Aim of the task: Among the records below, find each line bearing the word "Viết" and copy it.

Material provided:

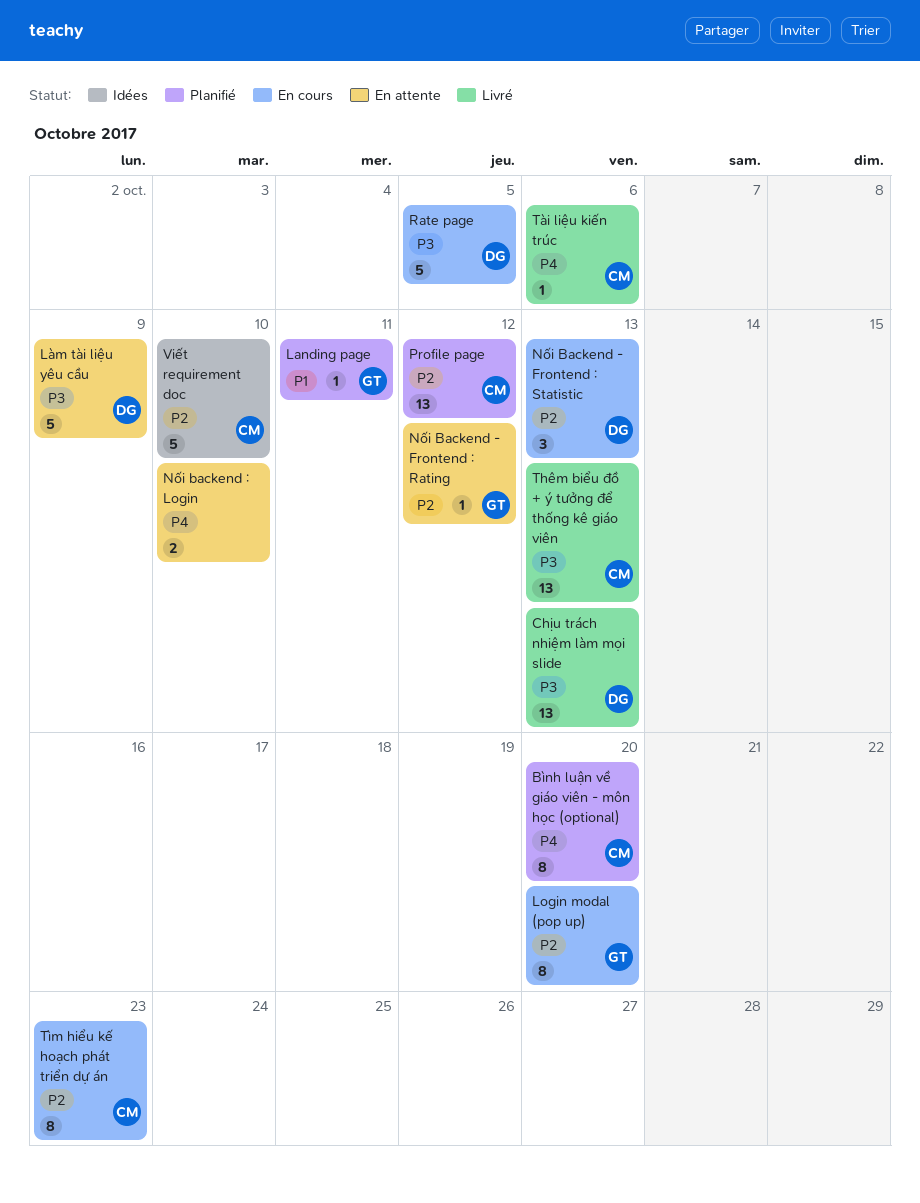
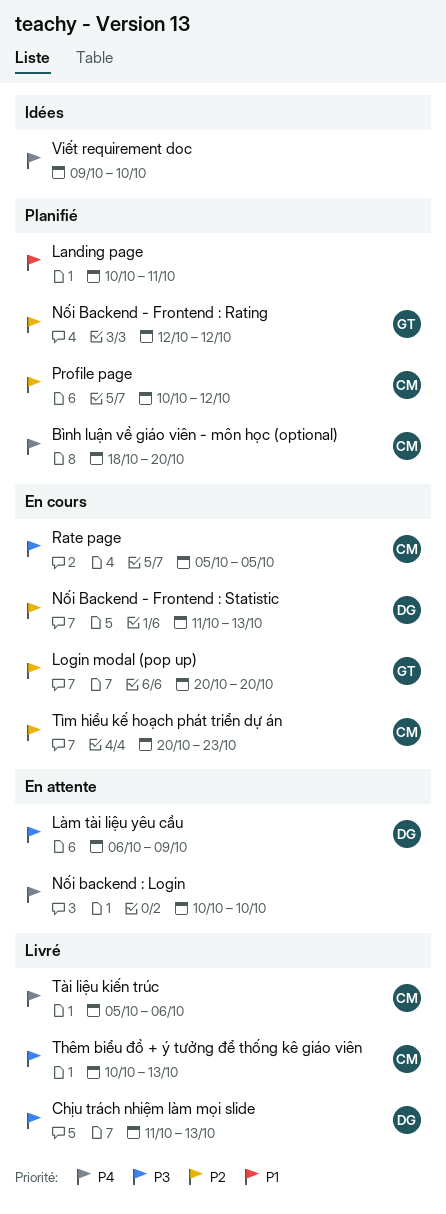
Landing page, owner: GT -> none
Nối Backend - Frontend : Rating, status: En attente -> Planifié
Rate page, owner: DG -> CM
Viết requirement doc, owner: CM -> none
Viết requirement doc, priority: P2 -> P4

The answer:
Viết requirement doc, owner: CM -> none
Viết requirement doc, priority: P2 -> P4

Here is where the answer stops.